Electrical – How to determine point of failure in photodiode circuit

failureoptical-fibrephotodiode

I have a photodiode circuit which uses a fiberoptic pigtail photodiode as shown in the picture below:
enter image description here

The photodiode is connected to an opamp as in the circuit below:
enter image description here

The supply rails for the opamp are +2V and -38V.

The situation I am having is that sometimes I have no voltage on the output of the opamp. I saturate the photodiode using a laser pointer and typically measure around the -25V region when the circuit is functioning correctly.

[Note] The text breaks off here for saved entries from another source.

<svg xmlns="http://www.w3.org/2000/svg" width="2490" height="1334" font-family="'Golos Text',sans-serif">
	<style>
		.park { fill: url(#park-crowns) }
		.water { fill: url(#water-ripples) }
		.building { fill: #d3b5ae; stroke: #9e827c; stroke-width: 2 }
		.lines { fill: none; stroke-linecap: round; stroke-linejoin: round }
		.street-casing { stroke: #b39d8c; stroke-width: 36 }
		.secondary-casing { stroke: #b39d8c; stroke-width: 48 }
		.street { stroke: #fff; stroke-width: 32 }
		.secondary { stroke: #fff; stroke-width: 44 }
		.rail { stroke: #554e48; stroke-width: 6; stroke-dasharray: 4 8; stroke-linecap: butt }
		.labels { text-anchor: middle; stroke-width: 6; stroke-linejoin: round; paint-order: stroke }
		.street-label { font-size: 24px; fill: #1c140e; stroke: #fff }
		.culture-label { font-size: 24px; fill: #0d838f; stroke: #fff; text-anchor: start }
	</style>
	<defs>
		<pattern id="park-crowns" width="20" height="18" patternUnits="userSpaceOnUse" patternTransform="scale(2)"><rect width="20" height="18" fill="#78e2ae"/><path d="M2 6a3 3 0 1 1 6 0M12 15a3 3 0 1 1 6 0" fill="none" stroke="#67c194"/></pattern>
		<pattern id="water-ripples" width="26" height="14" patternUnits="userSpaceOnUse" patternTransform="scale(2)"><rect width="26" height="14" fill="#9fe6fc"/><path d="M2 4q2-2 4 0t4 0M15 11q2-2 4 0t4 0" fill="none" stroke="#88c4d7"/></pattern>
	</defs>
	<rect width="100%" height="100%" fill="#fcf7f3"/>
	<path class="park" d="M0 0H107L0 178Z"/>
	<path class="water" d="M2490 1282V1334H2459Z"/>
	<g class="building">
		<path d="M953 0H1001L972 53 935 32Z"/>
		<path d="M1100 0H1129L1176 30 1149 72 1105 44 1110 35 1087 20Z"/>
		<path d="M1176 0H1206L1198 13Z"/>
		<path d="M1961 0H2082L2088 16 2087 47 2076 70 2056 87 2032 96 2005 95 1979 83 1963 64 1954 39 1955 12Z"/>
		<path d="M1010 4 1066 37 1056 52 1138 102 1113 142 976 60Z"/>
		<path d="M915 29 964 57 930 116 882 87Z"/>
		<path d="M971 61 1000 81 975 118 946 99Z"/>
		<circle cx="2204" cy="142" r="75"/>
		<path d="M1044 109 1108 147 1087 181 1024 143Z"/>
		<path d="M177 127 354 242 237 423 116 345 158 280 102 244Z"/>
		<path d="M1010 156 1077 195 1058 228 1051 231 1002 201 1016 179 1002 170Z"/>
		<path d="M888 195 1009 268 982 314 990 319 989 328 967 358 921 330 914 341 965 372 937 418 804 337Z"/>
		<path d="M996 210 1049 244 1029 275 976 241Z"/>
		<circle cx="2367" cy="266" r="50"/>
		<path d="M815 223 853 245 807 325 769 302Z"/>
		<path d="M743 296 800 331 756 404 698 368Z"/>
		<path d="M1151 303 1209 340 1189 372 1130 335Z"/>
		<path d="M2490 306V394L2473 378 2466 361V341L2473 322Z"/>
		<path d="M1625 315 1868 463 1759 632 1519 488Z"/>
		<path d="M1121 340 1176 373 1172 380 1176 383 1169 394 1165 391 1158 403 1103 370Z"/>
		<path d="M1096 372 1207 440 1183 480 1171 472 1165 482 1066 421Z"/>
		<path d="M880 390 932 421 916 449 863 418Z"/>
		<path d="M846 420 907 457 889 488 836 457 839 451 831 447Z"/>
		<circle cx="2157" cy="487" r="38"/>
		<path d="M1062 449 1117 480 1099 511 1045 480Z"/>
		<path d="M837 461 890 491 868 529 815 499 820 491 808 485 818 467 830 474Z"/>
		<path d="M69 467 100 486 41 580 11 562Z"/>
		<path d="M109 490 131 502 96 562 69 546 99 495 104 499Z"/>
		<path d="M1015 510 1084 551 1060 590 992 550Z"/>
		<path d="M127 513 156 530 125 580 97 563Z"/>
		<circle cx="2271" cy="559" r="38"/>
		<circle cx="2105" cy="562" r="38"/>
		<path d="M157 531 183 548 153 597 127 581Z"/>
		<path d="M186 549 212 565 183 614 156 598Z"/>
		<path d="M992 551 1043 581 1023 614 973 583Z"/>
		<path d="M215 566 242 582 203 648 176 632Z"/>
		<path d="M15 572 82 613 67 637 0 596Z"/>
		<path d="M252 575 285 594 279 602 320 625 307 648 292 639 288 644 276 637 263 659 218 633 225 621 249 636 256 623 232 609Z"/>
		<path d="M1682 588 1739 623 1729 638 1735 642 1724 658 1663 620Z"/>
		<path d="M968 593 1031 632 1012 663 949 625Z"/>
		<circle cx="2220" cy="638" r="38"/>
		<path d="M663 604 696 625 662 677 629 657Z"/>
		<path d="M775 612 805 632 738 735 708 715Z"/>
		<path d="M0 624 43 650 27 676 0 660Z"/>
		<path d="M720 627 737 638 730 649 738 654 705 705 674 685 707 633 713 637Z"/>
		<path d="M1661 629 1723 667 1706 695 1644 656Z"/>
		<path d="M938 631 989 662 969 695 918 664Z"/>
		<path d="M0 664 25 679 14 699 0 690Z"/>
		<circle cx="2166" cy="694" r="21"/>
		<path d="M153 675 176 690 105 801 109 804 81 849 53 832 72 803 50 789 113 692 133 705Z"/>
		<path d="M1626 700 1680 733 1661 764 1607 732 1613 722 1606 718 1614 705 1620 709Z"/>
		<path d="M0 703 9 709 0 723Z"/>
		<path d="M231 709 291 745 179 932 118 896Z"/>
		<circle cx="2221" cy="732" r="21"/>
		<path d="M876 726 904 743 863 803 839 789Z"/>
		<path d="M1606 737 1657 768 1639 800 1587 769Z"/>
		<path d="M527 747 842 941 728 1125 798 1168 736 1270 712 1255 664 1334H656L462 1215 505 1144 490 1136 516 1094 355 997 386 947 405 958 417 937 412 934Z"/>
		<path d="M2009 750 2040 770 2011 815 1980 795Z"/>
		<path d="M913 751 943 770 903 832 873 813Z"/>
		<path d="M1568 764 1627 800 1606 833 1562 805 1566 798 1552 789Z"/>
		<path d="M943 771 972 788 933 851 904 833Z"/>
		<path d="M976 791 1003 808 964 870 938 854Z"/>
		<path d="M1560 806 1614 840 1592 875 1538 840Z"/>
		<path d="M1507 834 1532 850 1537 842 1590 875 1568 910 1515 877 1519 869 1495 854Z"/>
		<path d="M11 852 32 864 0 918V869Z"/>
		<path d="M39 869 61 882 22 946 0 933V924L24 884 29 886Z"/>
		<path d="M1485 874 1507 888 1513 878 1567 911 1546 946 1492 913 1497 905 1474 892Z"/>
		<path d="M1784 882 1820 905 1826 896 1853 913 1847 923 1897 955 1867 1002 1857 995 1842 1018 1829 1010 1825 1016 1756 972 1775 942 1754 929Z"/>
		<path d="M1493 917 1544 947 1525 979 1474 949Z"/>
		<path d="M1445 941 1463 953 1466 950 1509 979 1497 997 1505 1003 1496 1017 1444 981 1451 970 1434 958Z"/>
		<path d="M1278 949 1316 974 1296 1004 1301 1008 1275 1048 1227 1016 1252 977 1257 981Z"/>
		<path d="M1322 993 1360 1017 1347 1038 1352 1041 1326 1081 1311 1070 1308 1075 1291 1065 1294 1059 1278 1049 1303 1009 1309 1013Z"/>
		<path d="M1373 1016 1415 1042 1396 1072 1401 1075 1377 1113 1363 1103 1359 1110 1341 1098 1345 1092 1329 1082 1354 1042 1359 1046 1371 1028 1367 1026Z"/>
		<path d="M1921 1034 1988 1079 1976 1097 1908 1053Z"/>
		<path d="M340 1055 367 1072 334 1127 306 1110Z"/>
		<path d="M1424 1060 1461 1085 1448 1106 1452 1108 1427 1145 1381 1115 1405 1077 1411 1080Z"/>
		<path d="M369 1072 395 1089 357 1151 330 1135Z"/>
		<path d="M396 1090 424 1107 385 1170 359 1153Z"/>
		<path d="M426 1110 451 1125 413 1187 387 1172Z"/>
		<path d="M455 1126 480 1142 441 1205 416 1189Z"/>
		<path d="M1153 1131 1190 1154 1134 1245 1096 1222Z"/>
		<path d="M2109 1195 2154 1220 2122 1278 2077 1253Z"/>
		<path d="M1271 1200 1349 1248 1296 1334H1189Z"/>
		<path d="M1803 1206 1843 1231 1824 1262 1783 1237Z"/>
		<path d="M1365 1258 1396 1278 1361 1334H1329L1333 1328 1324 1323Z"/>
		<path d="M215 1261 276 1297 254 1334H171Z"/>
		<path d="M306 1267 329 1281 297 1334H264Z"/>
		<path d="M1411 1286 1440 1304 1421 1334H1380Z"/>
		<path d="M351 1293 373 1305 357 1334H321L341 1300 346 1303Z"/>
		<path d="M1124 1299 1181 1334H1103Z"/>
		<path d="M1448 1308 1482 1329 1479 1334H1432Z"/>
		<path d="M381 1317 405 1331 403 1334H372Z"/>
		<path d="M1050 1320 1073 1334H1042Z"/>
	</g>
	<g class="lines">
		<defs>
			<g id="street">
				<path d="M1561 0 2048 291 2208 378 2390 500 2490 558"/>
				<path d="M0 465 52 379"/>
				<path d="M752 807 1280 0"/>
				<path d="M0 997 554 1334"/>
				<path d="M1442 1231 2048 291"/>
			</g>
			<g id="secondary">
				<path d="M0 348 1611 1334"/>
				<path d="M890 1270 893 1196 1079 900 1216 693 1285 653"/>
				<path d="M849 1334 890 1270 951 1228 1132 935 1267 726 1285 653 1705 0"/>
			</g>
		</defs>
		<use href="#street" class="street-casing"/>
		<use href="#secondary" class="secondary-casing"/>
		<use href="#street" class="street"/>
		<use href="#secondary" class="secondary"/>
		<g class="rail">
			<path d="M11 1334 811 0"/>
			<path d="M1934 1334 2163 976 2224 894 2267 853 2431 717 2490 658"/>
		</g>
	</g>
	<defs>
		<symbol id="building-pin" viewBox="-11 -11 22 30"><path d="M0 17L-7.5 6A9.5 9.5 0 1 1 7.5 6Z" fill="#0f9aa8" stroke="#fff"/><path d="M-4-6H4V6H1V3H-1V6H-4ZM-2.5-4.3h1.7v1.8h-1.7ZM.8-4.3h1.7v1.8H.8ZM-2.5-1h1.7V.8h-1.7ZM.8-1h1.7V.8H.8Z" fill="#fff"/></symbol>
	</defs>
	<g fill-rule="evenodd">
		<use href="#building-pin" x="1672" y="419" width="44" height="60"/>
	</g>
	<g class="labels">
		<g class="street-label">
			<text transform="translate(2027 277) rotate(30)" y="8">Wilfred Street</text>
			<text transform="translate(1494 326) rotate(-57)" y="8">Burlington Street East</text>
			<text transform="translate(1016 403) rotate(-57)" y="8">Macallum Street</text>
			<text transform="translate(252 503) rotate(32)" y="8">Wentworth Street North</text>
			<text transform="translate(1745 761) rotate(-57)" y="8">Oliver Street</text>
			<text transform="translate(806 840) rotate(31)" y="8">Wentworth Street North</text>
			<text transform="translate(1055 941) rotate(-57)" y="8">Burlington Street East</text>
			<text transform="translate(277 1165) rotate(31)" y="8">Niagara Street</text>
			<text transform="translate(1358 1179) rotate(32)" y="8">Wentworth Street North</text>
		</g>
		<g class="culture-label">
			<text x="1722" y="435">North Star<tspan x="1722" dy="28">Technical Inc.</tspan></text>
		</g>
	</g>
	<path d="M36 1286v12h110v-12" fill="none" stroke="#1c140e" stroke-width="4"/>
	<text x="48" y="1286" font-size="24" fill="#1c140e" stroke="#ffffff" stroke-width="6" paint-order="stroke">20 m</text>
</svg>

If I replace the photodiode, the circuit works as expected. However the "faulty" photodiode I remove, I check using a multimeter in diode mode and measure a 0.57V drop, the same as usual.

  1. Besides measuring the voltage drop using a multimeter, how else can I verify if a photodiode is good or not?
  2. The circuit is assembled by an external manufacturer so there is a possibility for fiber breakages during shipping, how is it possible to determine a break along the fiber?

Edit:

The datasheet for the photodiode: Datasheet

Best Answer

Since you are doing a lot of these, your best bet is to devote one amplifier board to testing photodiodes, and put a socket on the PD location. Now you can simply plug your diode leads into the socket and look at the output. You might do well to increase your feedback resistor to 10 pF or so just to be sure the increased input capacitance doesn't give you stability problems.

With that said, I need to ask about your op amp. You list it as an ISL2812, but I cannot find any such part number with a quick Google. What I do find is an Intersil ISL28127, which I presume is what you're using. If so, you are violating power supply specs by putting 40 volts across it - max is 36. Furthermore, you should get rid of your + input components. They are not needed for DC levels (offset currents are 10 na or less, typically 1 nA,) so your offset induced by 2.2 M is no more than 2.2 mV, and typically 100 uV. Furthermore, you are risking stability issues by using this configuration.